[INSTRUCTION A]:
According to the text on the Arkansas FOIA overhaul, which groups sharply criticized the governor's proposal over the weekend?

[TEXT EXCERPT]:
More: The Arkansas Freedom of Information Task Force voted unanimously Monday morning to strongly oppose the FOIA overhaul. See what they said here.
Gov. Sarah Huckabee Sanders’ proposal to overhaul the state’s Freedom of Information Act as an emergency agenda item in this week’s special session of the Arkansas Legislature drew sharp criticism over the weekend from press groups, lawyers and even a couple of Republican county committees.
The primary objective of the session is to cut Arkansas property taxes.
Still, Sanders announced her support for the FOIA overhaul in her announcement of the special session on Friday, saying the sunshine law puts her and other elected officials at risk. She said she has received death threats, and several defenders of the current FOIA said they respect the need for keeping some security details confidential.
The overhaul she favors would do far more than exempt the governor’s travel records from necessary disclosure under the law — Little Rock lawyer and blogger Matt Campbell has sued to get records from the Arkansas State Police about the governor’s past travel by plane.
The proposed changes would also shield from public disclosure records of pre-decisional policymaking actions by state agencies, and make records reflecting attorneys’ advice to public bodies off-limits from disclosure.
“I think it is very broad and I am curious why a large chunk of the proposed exemptions would be retroactive to January 1, 2022,” said journalism professor Rob Moritz, chairman of a task force authorized by the Legislature to offer advice on ways to improve the law. “Also, I wonder why there is an emergency; that is the word the bill uses. The FOIA has been law in Arkansas for more than 55 years. Why does this need to be done now, during a special session?”
Another portion of the proposed legislation could discourage citizens from filing lawsuits against agencies that fail to turn over records by making it harder for them to recover attorney’s fees from the government.
In a news conference Friday, Sanders said the FOIA law “has been largely unchanged” since its inception in 1967, under Republican Gov. Winthrop Rockefeller. She said the 1960s were “a time before email, cellphones, text messages and sadly before some of the more aggressive polarization that we see across our country today.”

[Stored dataset items]:

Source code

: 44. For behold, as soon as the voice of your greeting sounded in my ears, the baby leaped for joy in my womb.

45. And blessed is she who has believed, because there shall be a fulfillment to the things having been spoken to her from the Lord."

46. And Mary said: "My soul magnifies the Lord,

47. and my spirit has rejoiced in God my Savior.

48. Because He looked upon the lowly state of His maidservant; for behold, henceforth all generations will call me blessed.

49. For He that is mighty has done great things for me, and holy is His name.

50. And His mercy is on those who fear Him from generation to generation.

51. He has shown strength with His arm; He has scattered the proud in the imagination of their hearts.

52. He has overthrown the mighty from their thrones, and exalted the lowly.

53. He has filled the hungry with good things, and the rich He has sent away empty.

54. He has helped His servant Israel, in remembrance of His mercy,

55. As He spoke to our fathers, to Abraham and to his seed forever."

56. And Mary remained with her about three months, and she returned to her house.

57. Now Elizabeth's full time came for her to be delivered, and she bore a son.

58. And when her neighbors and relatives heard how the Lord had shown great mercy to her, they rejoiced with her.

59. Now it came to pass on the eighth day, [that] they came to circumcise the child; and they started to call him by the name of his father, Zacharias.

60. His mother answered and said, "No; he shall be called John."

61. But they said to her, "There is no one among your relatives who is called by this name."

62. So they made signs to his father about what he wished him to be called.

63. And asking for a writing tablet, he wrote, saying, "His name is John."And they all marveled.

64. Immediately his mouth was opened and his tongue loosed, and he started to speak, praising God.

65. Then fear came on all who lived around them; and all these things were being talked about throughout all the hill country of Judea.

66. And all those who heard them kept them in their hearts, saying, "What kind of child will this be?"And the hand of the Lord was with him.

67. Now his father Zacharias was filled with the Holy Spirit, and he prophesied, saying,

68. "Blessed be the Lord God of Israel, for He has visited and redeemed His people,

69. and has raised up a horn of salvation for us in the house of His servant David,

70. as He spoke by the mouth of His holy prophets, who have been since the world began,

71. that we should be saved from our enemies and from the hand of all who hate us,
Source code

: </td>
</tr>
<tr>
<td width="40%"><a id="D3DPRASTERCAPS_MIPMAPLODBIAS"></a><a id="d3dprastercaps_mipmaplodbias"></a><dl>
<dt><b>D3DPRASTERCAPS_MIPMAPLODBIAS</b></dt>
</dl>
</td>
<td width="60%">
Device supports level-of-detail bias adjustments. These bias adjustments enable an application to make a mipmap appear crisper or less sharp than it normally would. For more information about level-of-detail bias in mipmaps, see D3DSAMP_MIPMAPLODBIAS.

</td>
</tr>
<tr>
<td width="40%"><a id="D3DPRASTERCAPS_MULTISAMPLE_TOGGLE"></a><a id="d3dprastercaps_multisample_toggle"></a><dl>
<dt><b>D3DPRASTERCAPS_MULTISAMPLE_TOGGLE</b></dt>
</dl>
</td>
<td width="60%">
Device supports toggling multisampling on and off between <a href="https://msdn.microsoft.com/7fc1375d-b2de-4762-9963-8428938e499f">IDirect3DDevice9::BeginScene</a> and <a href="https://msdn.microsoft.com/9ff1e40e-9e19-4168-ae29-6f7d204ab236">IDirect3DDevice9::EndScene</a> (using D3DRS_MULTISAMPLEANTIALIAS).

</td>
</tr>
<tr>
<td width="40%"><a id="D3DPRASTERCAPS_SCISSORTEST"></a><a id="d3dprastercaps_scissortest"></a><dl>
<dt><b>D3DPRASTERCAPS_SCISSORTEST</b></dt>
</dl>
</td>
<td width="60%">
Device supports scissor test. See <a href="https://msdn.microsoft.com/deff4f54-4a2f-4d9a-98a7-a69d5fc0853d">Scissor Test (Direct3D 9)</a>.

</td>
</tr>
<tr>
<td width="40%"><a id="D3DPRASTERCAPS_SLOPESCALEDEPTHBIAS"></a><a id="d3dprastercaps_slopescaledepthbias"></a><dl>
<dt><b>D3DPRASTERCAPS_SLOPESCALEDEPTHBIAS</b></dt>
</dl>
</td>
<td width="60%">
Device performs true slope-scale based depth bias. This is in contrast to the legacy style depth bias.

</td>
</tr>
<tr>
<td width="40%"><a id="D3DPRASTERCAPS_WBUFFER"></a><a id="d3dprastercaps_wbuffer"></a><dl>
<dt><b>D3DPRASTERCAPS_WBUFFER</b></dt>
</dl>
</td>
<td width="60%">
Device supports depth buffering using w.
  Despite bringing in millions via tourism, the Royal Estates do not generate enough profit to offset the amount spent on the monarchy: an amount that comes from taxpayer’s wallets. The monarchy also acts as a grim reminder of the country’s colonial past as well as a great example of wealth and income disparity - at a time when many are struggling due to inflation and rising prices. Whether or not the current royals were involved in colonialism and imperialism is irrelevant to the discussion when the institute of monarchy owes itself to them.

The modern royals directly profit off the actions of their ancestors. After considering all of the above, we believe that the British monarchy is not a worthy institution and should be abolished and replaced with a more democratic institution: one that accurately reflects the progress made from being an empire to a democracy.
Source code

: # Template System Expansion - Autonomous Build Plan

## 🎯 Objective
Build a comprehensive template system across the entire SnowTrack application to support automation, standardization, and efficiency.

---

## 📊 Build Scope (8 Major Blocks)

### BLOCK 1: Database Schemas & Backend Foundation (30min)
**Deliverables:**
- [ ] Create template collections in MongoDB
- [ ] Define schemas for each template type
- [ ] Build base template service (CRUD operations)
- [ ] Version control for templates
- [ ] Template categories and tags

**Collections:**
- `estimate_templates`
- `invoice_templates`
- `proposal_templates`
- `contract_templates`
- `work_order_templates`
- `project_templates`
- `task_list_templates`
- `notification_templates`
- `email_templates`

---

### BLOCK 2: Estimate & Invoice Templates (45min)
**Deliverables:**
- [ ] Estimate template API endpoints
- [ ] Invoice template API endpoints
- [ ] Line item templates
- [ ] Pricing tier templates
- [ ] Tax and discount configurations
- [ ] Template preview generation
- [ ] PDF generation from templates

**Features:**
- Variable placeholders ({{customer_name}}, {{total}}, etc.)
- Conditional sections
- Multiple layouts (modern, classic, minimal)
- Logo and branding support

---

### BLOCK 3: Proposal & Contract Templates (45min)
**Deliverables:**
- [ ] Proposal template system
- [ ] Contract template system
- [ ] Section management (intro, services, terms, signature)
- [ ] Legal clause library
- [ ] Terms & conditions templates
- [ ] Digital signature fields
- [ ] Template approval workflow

[INSTRUCTION B]:
Extract from the listing the lines starting at its very first line and ending at the line that contains "47. and my spirit", with both of those lines included.

[EXPECTED ANSWER A]:
- Press groups
- Lawyers
- A couple of Republican county committees

[EXPECTED ANSWER B]:
Source code

: 44. For behold, as soon as the voice of your greeting sounded in my ears, the baby leaped for joy in my womb.

45. And blessed is she who has believed, because there shall be a fulfillment to the things having been spoken to her from the Lord."

46. And Mary said: "My soul magnifies the Lord,

47. and my spirit has rejoiced in God my Savior.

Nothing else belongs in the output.